Dunque, riprendendo la giornalista britannica Laurie Penny, è un errore proprio delle persone intelligenti presumere che un fatto acclarato, possa sconfiggere una facile e rassicurante bugia.
Infatti il tratto distintivo delle cosiddette “ bufale”, che diventano virali grazie alla capacità di diffusione pervasiva del web, è loro capacità di andare incontro alle emozioni e credenze personali degli utenti che in alcuni casi vogliono sentirsi dire ciò che pensano, non ciò che è reale.
Va da sé, che una tale manipolazione informativa diventa terreno di coltura di tesi populiste, anti establishment e in molti casi complottiste, come scie chimiche e teorie antiscientifiche contro i vaccini.
Sarebbe dunque diventato necessario, porre un freno ai danni causati da una tale proliferazione di idiozia conclamata, che in ogni caso influenza anche gli esiti elettorali di un paese. Nel totale rispetto della libertà di informazione e pensiero, notizie chiaramente diffamatorie necessitano di essere controllate e cassate da organi imparziali di garanzia, simili agli istituti in vigore per i tradizionali mass media.

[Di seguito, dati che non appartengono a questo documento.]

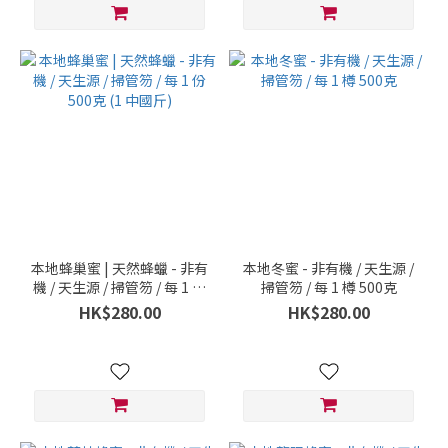
本地蜂巢蜜 | 天然蜂蠟 - 非有
本地冬蜜 - 非有機 / 天生源 /
機 / 天生源 / 掃管笏 / 每 1 份
掃管笏 / 每 1 樽 500克
500克 (1 中國斤)
HK$280.00
HK$280.00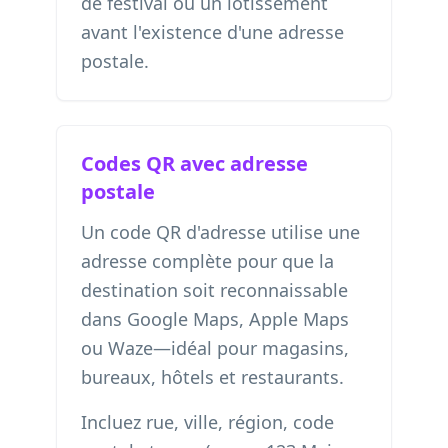
de festival ou un lotissement
avant l'existence d'une adresse
postale.
Codes QR avec adresse
postale
Un code QR d'adresse utilise une
adresse complète pour que la
destination soit reconnaissable
dans Google Maps, Apple Maps
ou Waze—idéal pour magasins,
bureaux, hôtels et restaurants.
Incluez rue, ville, région, code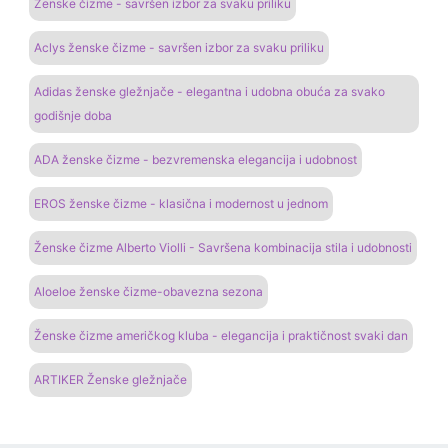
Ženske čizme - savršen izbor za svaku priliku
Aclys ženske čizme - savršen izbor za svaku priliku
Adidas ženske gležnjače - elegantna i udobna obuća za svako
godišnje doba
ADA ženske čizme - bezvremenska elegancija i udobnost
EROS ženske čizme - klasična i modernost u jednom
Ženske čizme Alberto Violli - Savršena kombinacija stila i udobnosti
Aloeloe ženske čizme-obavezna sezona
Ženske čizme američkog kluba - elegancija i praktičnost svaki dan
ARTIKER Ženske gležnjače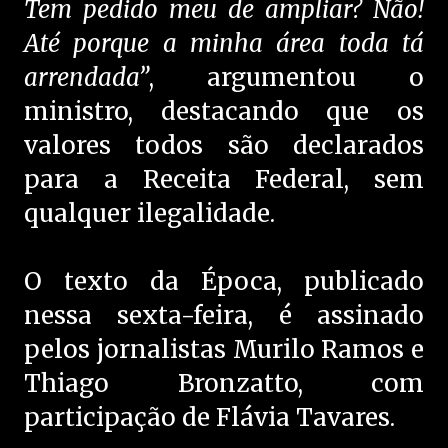
Tem pedido meu de ampliar? Não!
Até porque a minha área toda tá
arrendada”
, argumentou o
ministro, destacando que os
valores todos são declarados
para a Receita Federal, sem
qualquer ilegalidade.
O texto da Época, publicado
nessa sexta-feira, é assinado
pelos jornalistas Murilo Ramos e
Thiago Bronzatto, com
participação de Flávia Tavares.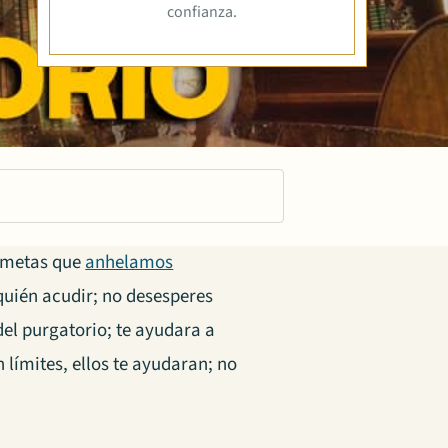
confianza.
; metas que
anhelamos
quién acudir; no desesperes
del purgatorio; te ayudara a
n límites, ellos te ayudaran; no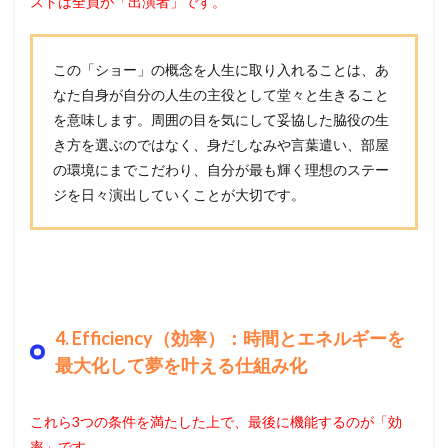
ストは全員が「出演者」です。
この「ショー」の概念を人生に取り入れることは、あ
なた自身が自分の人生の主役として堂々と生きること
を意味します。周囲の目を気にして妥協した脇役の生
き方を選ぶのではなく、身だしなみや言葉遣い、部屋
の環境にまでこだわり、自分が最も輝く理想のステー
ジを日々演出していくことが大切です。
4. Efficiency（効率）：時間とエネルギーを
最大化して夢を叶える仕組み化
これら3つの条件を満たした上で、最後に機能するのが「効
率」です。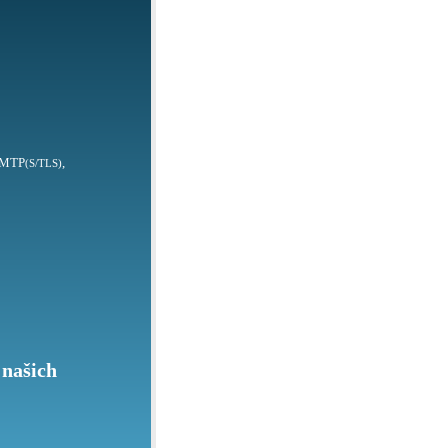
SMTP
,
(S/TLS)
 našich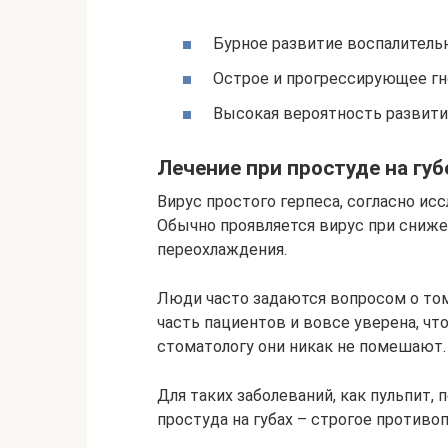
Бурное развитие воспалительн
Острое и прогрессирующее гн
Высокая вероятность развити
Лечение при простуде на губ
Вирус простого герпеса, согласно ис
Обычно проявляется вирус при сниже
переохлаждения.
Люди часто задаются вопросом о том,
часть пациентов и вовсе уверена, чт
стоматологу они никак не помешают.
Для таких заболеваний, как пульпит, 
простуда на губах – строгое противо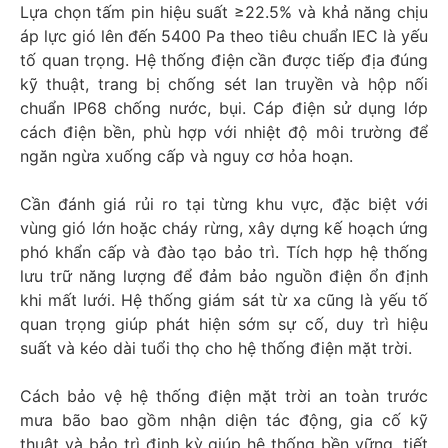
Lựa chọn tấm pin hiệu suất ≥22.5% và khả năng chịu
áp lực gió lên đến 5400 Pa theo tiêu chuẩn IEC là yếu
tố quan trọng. Hệ thống điện cần được tiếp địa đúng
kỹ thuật, trang bị chống sét lan truyền và hộp nối
chuẩn IP68 chống nước, bụi. Cáp điện sử dụng lớp
cách điện bền, phù hợp với nhiệt độ môi trường để
ngăn ngừa xuống cấp và nguy cơ hỏa hoạn.
Cần đánh giá rủi ro tại từng khu vực, đặc biệt với
vùng gió lớn hoặc cháy rừng, xây dựng kế hoạch ứng
phó khẩn cấp và đào tạo bảo trì. Tích hợp hệ thống
lưu trữ năng lượng để đảm bảo nguồn điện ổn định
khi mất lưới. Hệ thống giám sát từ xa cũng là yếu tố
quan trọng giúp phát hiện sớm sự cố, duy trì hiệu
suất và kéo dài tuổi thọ cho hệ thống điện mặt trời.
Cách bảo vệ hệ thống điện mặt trời an toàn trước
mưa bão bao gồm nhận diện tác động, gia cố kỹ
thuật và bảo trì định kỳ giúp hệ thống bền vững, tiết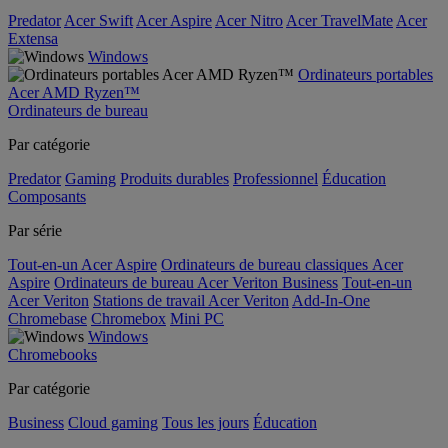
Predator
Acer Swift
Acer Aspire
Acer Nitro
Acer TravelMate
Acer
Extensa
Windows
Ordinateurs portables
Acer AMD Ryzen™
Ordinateurs de bureau
Par catégorie
Predator
Gaming
Produits durables
Professionnel
Éducation
Composants
Par série
Tout-en-un Acer Aspire
Ordinateurs de bureau classiques Acer
Aspire
Ordinateurs de bureau Acer Veriton Business
Tout-en-un
Acer Veriton
Stations de travail Acer Veriton
Add-In-One
Chromebase
Chromebox
Mini PC
Windows
Chromebooks
Par catégorie
Business
Cloud gaming
Tous les jours
Éducation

Nigel Farage, leader dei conservatori, a favore della Brexit, soleva ripetere durante la campagna referendaria, che la Gran Bretagna avrebbe risparmiato 350 000 sterline a settimana, con l’uscita dall’Unione Europea,
tale cifra ovviamente era falsa e fu smentita anche dai tradizionali organi di stampa come BBC e News Channel, ma in ogni caso ebbe una forte presa sull’elettorato, contribuendo all’esito che oggi conosciamo. Durante un’intervista seguente la Brexit, fu chiesto a Farage dove prendere i famosi soldi di cui parlava, per investirli in sanità e istruzione, come da lui promesso, la risposta fu secca: “ il mio era solo uno spot elettorale, non è proprio così”. Dopo i confronti televisivi tra Trump e la Clinton, il famoso fact checking, cioè il controllo della veridicità delle argomentazioni usate nel dibattito politico, dimostrò che nell’80% dei casi Trump aveva affermato il falso. Purtroppo anche in America conosciamo gli esiti.

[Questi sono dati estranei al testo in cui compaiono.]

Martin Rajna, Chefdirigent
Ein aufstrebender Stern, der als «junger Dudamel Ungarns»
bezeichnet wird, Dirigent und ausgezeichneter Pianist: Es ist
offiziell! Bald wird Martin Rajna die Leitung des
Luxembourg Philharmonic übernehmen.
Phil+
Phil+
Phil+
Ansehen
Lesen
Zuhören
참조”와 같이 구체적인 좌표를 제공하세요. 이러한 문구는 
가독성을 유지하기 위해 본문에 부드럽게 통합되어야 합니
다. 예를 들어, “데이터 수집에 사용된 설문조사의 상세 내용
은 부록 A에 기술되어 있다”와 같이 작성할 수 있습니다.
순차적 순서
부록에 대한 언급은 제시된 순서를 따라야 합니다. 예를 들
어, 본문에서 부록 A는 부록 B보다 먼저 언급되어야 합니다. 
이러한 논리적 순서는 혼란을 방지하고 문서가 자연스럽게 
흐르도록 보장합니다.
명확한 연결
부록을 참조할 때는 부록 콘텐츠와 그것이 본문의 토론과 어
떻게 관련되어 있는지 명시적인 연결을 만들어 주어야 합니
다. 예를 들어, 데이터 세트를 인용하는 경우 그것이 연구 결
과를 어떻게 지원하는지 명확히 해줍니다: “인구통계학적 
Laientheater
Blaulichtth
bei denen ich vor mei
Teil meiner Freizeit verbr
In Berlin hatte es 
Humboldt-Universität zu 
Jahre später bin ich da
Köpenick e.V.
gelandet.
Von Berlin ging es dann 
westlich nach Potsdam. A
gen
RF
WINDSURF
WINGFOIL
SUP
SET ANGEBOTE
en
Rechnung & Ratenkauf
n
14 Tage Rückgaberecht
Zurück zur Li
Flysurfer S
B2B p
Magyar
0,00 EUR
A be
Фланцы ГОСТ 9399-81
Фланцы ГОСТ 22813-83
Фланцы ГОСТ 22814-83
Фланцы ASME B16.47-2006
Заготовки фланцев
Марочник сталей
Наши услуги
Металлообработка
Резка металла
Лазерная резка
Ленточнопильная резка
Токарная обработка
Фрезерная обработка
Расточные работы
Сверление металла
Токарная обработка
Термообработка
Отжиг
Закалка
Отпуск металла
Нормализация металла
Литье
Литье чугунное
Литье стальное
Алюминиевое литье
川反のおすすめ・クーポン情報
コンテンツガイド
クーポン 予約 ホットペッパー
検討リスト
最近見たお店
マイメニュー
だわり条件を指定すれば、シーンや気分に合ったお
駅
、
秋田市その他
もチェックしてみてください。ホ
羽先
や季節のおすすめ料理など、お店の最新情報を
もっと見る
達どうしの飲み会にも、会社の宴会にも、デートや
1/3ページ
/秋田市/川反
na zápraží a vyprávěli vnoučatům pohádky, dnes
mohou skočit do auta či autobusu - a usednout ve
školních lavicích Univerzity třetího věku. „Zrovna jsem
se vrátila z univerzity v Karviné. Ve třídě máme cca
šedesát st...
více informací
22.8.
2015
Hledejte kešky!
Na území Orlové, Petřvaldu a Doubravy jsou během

In conclusione in un’epoca in cui la diffusione mediatica è istantanea e globale, distorcere la realtà diventa un potente strumento politico, in grado di influenzare pesantemente l’opinione pubblica e capace di consegnare il potere politico oltre che economico, nelle mani di chi ne è capace e le conseguenze sono sotto gli occhi di tutti.